Frequent sirens and helicopters could be heard as emergency services responded to the shootings, and a large area of central Vienna was cordoned off.
Thomas Mayer, the European Editor at Austria’s Der Standard newspaper, told Al Jazeera that “there are police everywhere and the city centre is closed”.
“The problem is there are so many people who went to restaurants and bars to have some joy in the last evening before lockdown (and now) these people cannot go home,” he added.
“We are experiencing difficult hours in our republic,” Kurz said on Twitter shortly after the attacks, adding that the army would protect sites in the capital so the police could focus on anti-terror operations.

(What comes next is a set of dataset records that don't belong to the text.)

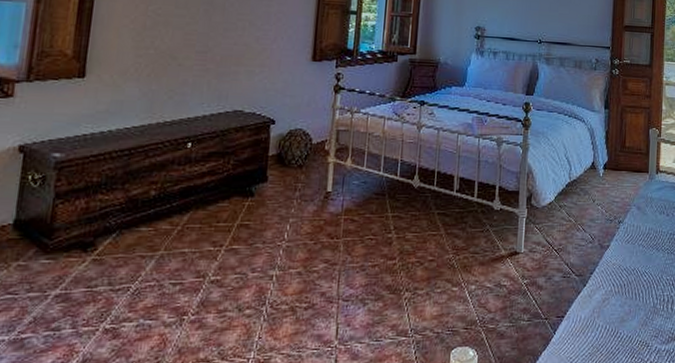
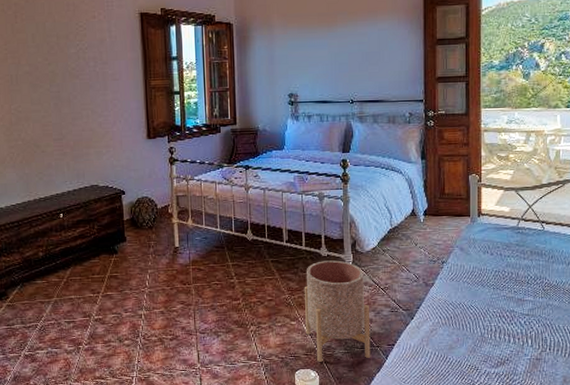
planter: none [468,215,541,338] -> present [305,260,371,362]

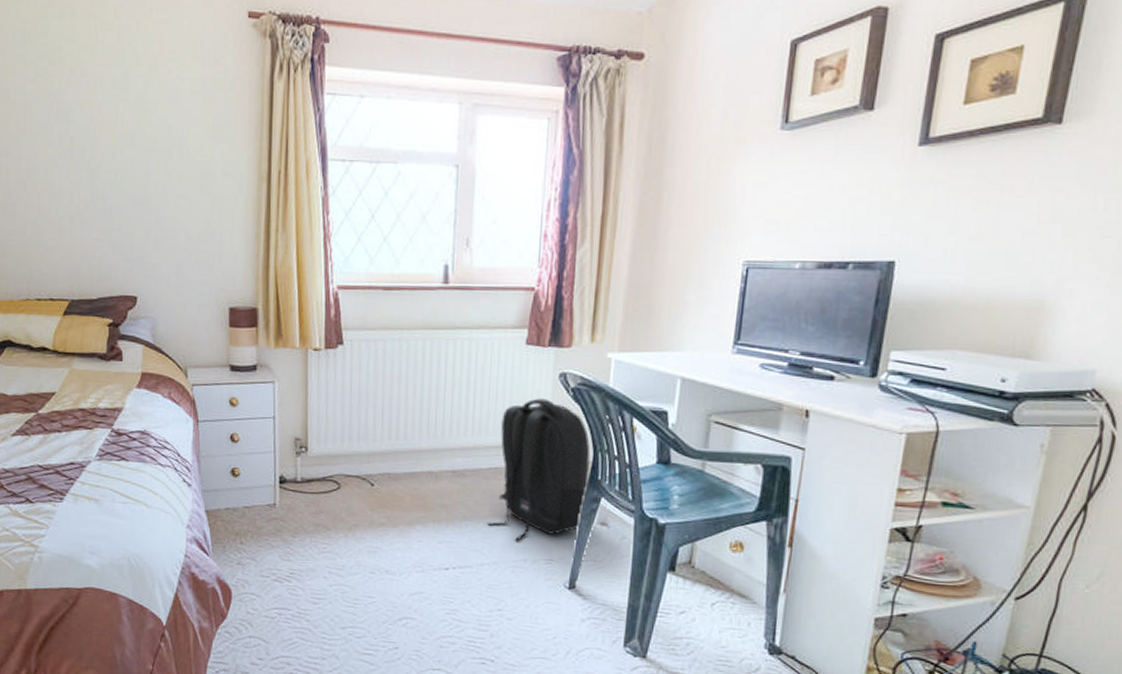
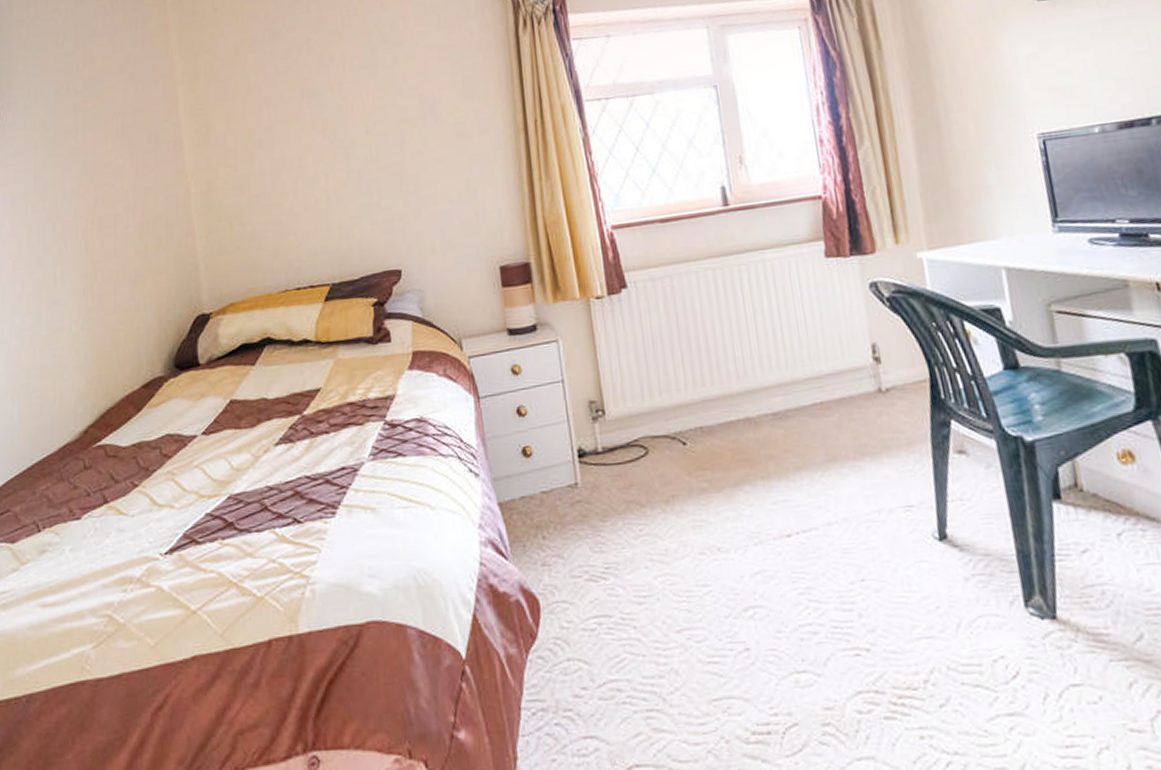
backpack: present [487,398,591,541] -> none [816,314,934,488]

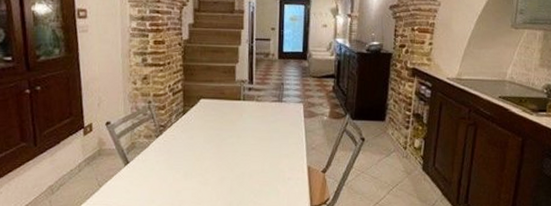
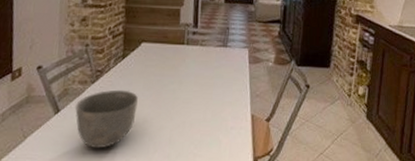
bowl: none [143,143,199,196] -> present [75,89,138,148]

“Our police will act decisively against the perpetrators of this repulsive terror attack,” he said. “We will never be intimidated by terrorism and we will fight this attack with all means”.
The assailants, Kurz later told ORF, were “very well prepared” and “very well equipped, with automatic weapons”.
‘At least 100 rounds or even more’
While the shootings began near Vienna’s main synagogue, Jewish community leader Oskar Deutsch said on Twitter that it was not clear whether the synagogue and adjoining offices had been the target.
He added that they were closed at the time.
Rabbi Schlomo Hofmeister told London’s LBC radio he was in the compound of the synagogue when the attack took place.
“Upon hearing shots, we looked down [from] the windows and saw the gunmen shooting at the guests of the various bars and pubs,” he said.
“The gunmen were running around and shooting at least 100 rounds or even more in front of our building,” he said.